REQUIRED WORK:
A: Say whether each statement agrees with the blog post on snooker Elo ratings: (i) every player begins with an Elo rating of 0; (ii) frame scores were used in the Elo calculations; (iii) team matches were included in the data. Answer yes or no for each and quote the deciding words of the post.
B: Print the passage of the blog post on snooker Elo ratings starting at "In the last" and ending at "of the model.".

PROVIDED TEXT:

Welcome to the Crucible
This blog is usually all about board games, but let’s stretch the definition just a little: snooker is, after all, one of the most widely followed tabletop games in the world. And with the World Championship kicking off at the Crucible Theatre in Sheffield, I couldn’t resist the excuse to dive into something a bit different.
In the last article, we looked at how Elo ratings can be used to measure player strength over time. This time, we’ll take it a step further: using historical match data, a bit of Python, and a lot of simulated tournaments, we’ll try to predict who’s most likely to lift the trophy this year. We’ll also compare our predictions to what the betting markets say β and see whether the wisdom of the crowd agrees with the cold logic of the model.
Building the model: Elo meets the baize
Decades of data
So, let’s break off and finally calculate some Elo ratings. For this, snooker.org kindly provided data of 68,260 matches from 2,163 events contested by 4,212 players, ranging from 1975 till last Wednesday, via their API. I’ve included as many matches as I could find, regardless of tour, ranking status or eligible player group, as long as they weren’t team matches nor had any kind of inconsistency. For Elo calculations, it’s important to sequence matches correctly, and some matches in the database weren’t correctly labelled, but I did my best to get as clear data as possible. Note that I did not take frame score into account, but only cared about win/loss: since the match is stopped after a player reached the winning score and dead frames aren’t played out, the exact scoreline has little bearing on predictions.1
How Elo predicts the winners
To recap the actual calculations: all players start at an Elo rating of 0. (As mentioned before, it really could be any value, but we’ll stick with the simplest one.) Using the ratings \(r_A\) and \(r_B\) before the match, we can predict A’s win probability \(p_A\) like this:
\[ p_A = \frac{1}{1 + 10^{-(r_A - r_B) / 400}}. \]
As usual, we can calculate B’s chances via \(p_B=1-p_A\), so we won’t need to worry much about that. Once the match is done, we can compare that prediction with the actual outcome \(s_A\), where we score a win as 1 and a loss as 0. We then update A’s rating:
\[ r_A \leftarrow r_A + K (s_A - p_A), \]
where \(K\) is the update factor I’ve set to 42 for the purpose of this exercise since it’s the value that yields the most accurate predictions.2 (Much more on this in the next article.)

INFORMATION SHOWN:
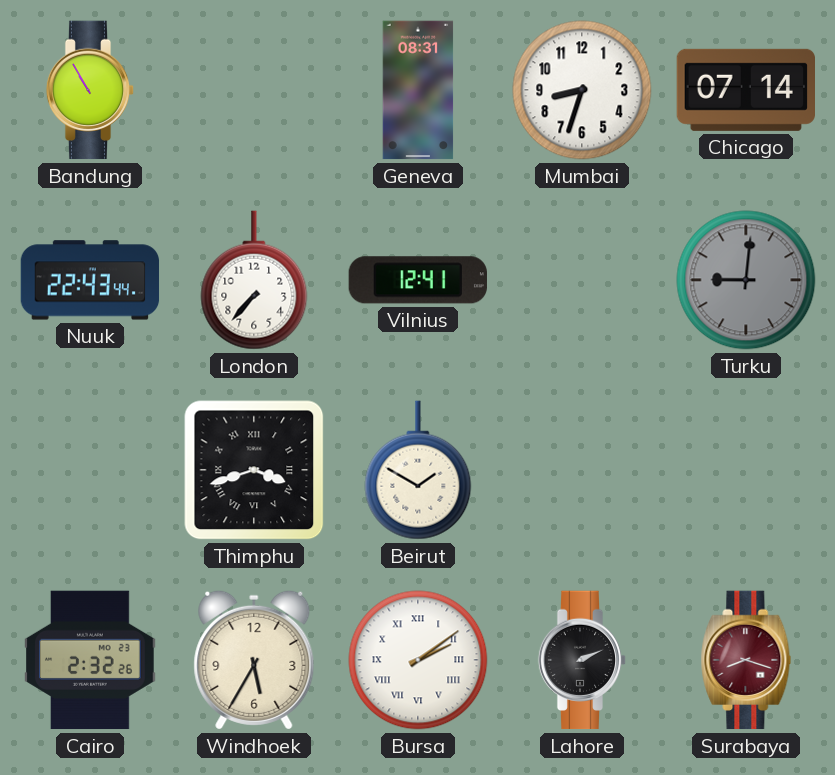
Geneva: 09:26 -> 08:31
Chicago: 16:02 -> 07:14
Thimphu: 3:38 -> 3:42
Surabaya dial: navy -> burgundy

SOLUTIONS TO THE PROBLEMS:
A:
(i) Yes: "all players start at an Elo rating of 0."
(ii) No: "I did not take frame score into account, but only cared about win/loss"
(iii) No: "as long as they weren’t team matches nor had any kind of inconsistency"

B:
In the last article, we looked at how Elo ratings can be used to measure player strength over time. This time, we’ll take it a step further: using historical match data, a bit of Python, and a lot of simulated tournaments, we’ll try to predict who’s most likely to lift the trophy this year. We’ll also compare our predictions to what the betting markets say β and see whether the wisdom of the crowd agrees with the cold logic of the model.